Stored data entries
>>

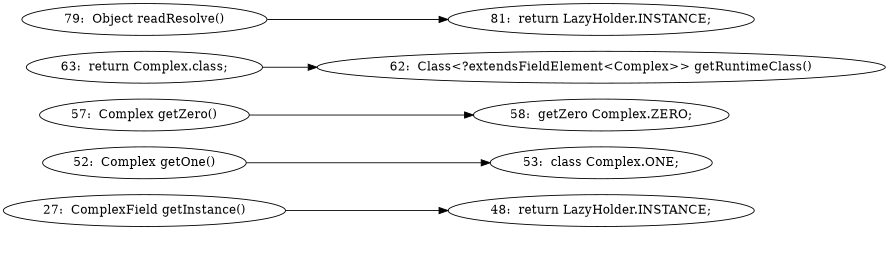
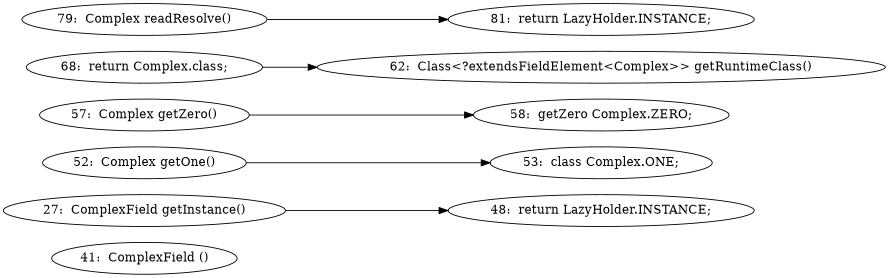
  digraph {
    rankdir=LR
+   n1 [label="41:  ComplexField ()"]
    n2 [label="27:  ComplexField getInstance()"]
    n3 [label="48:  return LazyHolder.INSTANCE;"]
    n4 [label="52:  Complex getOne()"]
    n5 [label="53:  class Complex.ONE;"]
    n6 [label="57:  Complex getZero()"]
    n7 [label="58:  getZero Complex.ZERO;"]
    n8 [label="62:  Class<?extendsFieldElement<Complex>> getRuntimeClass()"]
-   n9 [label="63:  return Complex.class;"]
-   n10 [label="79:  Object readResolve()"]
+   n9 [label="68:  return Complex.class;"]
+   n10 [label="79:  Complex readResolve()"]
    n11 [label="81:  return LazyHolder.INSTANCE;"]
    n2 -> n3
    n4 -> n5
    n6 -> n7
    n9 -> n8
    n10 -> n11
  }
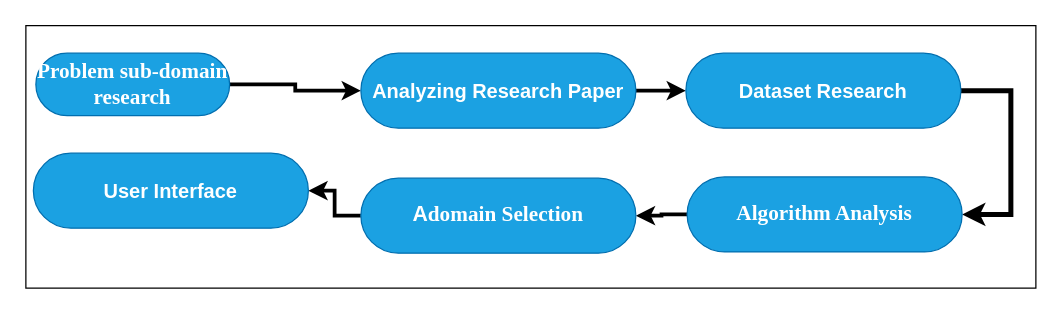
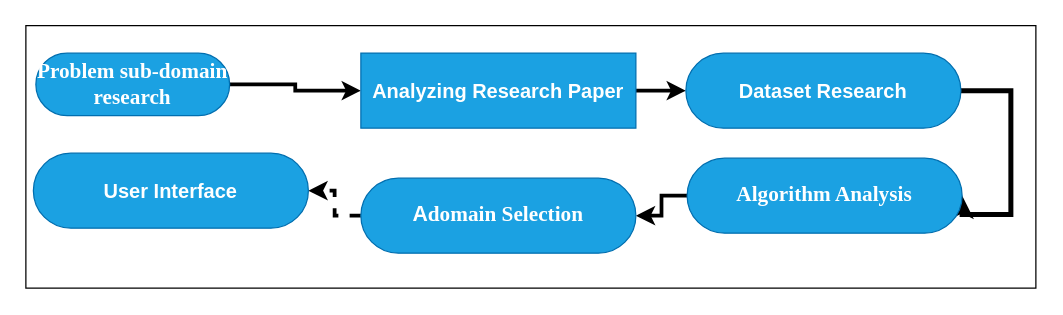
  <mxCell id="0" />
  <mxCell id="1" parent="0" />
  <mxCell id="2" value="" style="edgeStyle=orthogonalEdgeStyle;rounded=0;orthogonalLoop=1;jettySize=auto;html=1;fontStyle=1;fontSize=16;align=center;strokeWidth=3;" edge="1" parent="1" source="3" target="5"><mxGeometry relative="1" as="geometry" /></mxCell>
  <mxCell id="3" value="&lt;div style=&quot;font-size: 17px;&quot;&gt;&lt;font style=&quot;font-size: 17px;&quot;&gt;&lt;span style=&quot;font-family: Calibri; font-size: 17px;&quot;&gt;Problem&lt;/span&gt;&lt;span style=&quot;font-family: Calibri; font-size: 17px;&quot;&gt; sub-domain research&lt;br style=&quot;font-size: 17px;&quot;&gt;&lt;/span&gt;&lt;/font&gt;&lt;/div&gt;" style="rounded=1;whiteSpace=wrap;html=1;fontStyle=1;fontSize=17;align=center;fillColor=#1ba1e2;strokeColor=#006EAF;fontColor=#ffffff;arcSize=50;" vertex="1" parent="1"><mxGeometry x="28" y="42" width="155" height="50" as="geometry" /></mxCell>
  <mxCell id="4" value="" style="edgeStyle=orthogonalEdgeStyle;rounded=0;orthogonalLoop=1;jettySize=auto;html=1;fontStyle=1;fontSize=16;align=center;strokeWidth=3;" edge="1" parent="1" source="5" target="7"><mxGeometry relative="1" as="geometry" /></mxCell>
- <mxCell id="5" value="&lt;font style=&quot;font-size: 16px;&quot;&gt;Analyzing Research Paper&lt;/font&gt;" style="rounded=1;whiteSpace=wrap;html=1;fontStyle=1;fontSize=16;align=center;fillColor=#1ba1e2;fontColor=#FFFFFF;strokeColor=#006EAF;arcSize=50;" vertex="1" parent="1"><mxGeometry x="288" y="42" width="220" height="60" as="geometry" /></mxCell>
+ <mxCell id="5" value="&lt;font style=&quot;font-size: 16px;&quot;&gt;Analyzing Research Paper&lt;/font&gt;" style="whiteSpace=wrap;html=1;fontStyle=1;fontSize=16;align=center;fillColor=#1ba1e2;fontColor=#FFFFFF;strokeColor=#006EAF;arcSize=50;rounded=0;" vertex="1" parent="1"><mxGeometry x="288" y="42" width="220" height="60" as="geometry" /></mxCell>
  <mxCell id="6" style="edgeStyle=orthogonalEdgeStyle;rounded=0;orthogonalLoop=1;jettySize=auto;html=1;entryX=1;entryY=0.5;entryDx=0;entryDy=0;fontStyle=1;fontSize=16;align=center;strokeWidth=4;" edge="1" parent="1" target="9"><mxGeometry relative="1" as="geometry"><mxPoint x="768" y="72" as="sourcePoint" /><mxPoint x="878" y="212" as="targetPoint" /><Array as="points"><mxPoint x="808" y="72" /><mxPoint x="808" y="171" /></Array></mxGeometry></mxCell>
  <mxCell id="7" value="&lt;font style=&quot;font-size: 16px;&quot;&gt;Dataset Research&lt;/font&gt;" style="rounded=1;whiteSpace=wrap;html=1;fontStyle=1;fontSize=16;align=center;fillColor=#1ba1e2;fontColor=#FFFFFF;strokeColor=#006EAF;arcSize=50;" vertex="1" parent="1"><mxGeometry x="548" y="42" width="220" height="60" as="geometry" /></mxCell>
  <mxCell id="8" value="" style="edgeStyle=orthogonalEdgeStyle;rounded=0;orthogonalLoop=1;jettySize=auto;html=1;fontStyle=1;fontSize=16;align=center;strokeWidth=3;" edge="1" parent="1" source="9" target="11"><mxGeometry relative="1" as="geometry" /></mxCell>
- <mxCell id="9" value="&lt;font style=&quot;font-size: 17px;&quot;&gt;&lt;span style=&quot;font-family: Calibri; font-size: 17px;&quot;&gt;Algorithm Analysis&lt;/span&gt;&lt;span style=&quot;font-family: Calibri; font-size: 17px;&quot;&gt;&lt;br style=&quot;font-size: 17px;&quot;&gt;&lt;/span&gt;&lt;/font&gt;" style="rounded=1;whiteSpace=wrap;html=1;fontStyle=1;fontSize=17;align=center;fillColor=#1ba1e2;fontColor=#FFFFFF;strokeColor=#006EAF;arcSize=50;verticalAlign=middle;" vertex="1" parent="1"><mxGeometry x="549" y="141" width="220" height="60" as="geometry" /></mxCell>
- <mxCell id="10" value="" style="edgeStyle=orthogonalEdgeStyle;rounded=0;orthogonalLoop=1;jettySize=auto;html=1;fontStyle=1;fontSize=16;align=center;strokeWidth=3;" edge="1" parent="1" source="11" target="12"><mxGeometry relative="1" as="geometry" /></mxCell>
+ <mxCell id="9" value="&lt;font style=&quot;font-size: 17px;&quot;&gt;&lt;span style=&quot;font-family: Calibri; font-size: 17px;&quot;&gt;Algorithm Analysis&lt;/span&gt;&lt;span style=&quot;font-family: Calibri; font-size: 17px;&quot;&gt;&lt;br style=&quot;font-size: 17px;&quot;&gt;&lt;/span&gt;&lt;/font&gt;" style="rounded=1;whiteSpace=wrap;html=1;fontStyle=1;fontSize=17;align=center;fillColor=#1ba1e2;fontColor=#FFFFFF;strokeColor=#006EAF;arcSize=50;verticalAlign=middle;" vertex="1" parent="1"><mxGeometry x="549" y="126" width="220" height="60" as="geometry" /></mxCell>
+ <mxCell id="10" value="" style="edgeStyle=orthogonalEdgeStyle;rounded=0;orthogonalLoop=1;jettySize=auto;html=1;fontStyle=1;fontSize=16;align=center;strokeWidth=3;dashed=1;" edge="1" parent="1" source="11" target="12"><mxGeometry relative="1" as="geometry" /></mxCell>
  <mxCell id="11" value="&lt;font style=&quot;font-size: 17px;&quot;&gt;A&lt;span style=&quot;font-family: Calibri; font-size: 17px;&quot;&gt;domain &lt;/span&gt;&lt;span style=&quot;font-family: Calibri; font-size: 17px;&quot;&gt;Selection&lt;/span&gt;&lt;/font&gt;" style="rounded=1;whiteSpace=wrap;html=1;fontStyle=1;fontSize=17;align=center;fillColor=#1ba1e2;fontColor=#FFFFFF;strokeColor=#006EAF;arcSize=50;" vertex="1" parent="1"><mxGeometry x="288" y="142" width="220" height="60" as="geometry" /></mxCell>
  <mxCell id="12" value="&lt;font style=&quot;font-size: 16px;&quot;&gt;User Interface&lt;/font&gt;" style="rounded=1;whiteSpace=wrap;html=1;fontStyle=1;fontSize=16;align=center;fillColor=#1ba1e2;fontColor=#ffffff;strokeColor=#006EAF;arcSize=50;" vertex="1" parent="1"><mxGeometry x="26" y="122" width="220" height="60" as="geometry" /></mxCell>
  <mxCell id="13" value="" style="rounded=0;whiteSpace=wrap;html=1;fillColor=none;fontStyle=1;fontSize=16;align=center;" vertex="1" parent="1"><mxGeometry x="20" y="20" width="808" height="210" as="geometry" /></mxCell>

<<

In the material above, how many lines contain the string "Analyzing"? Case counts. Answer with the number only.

2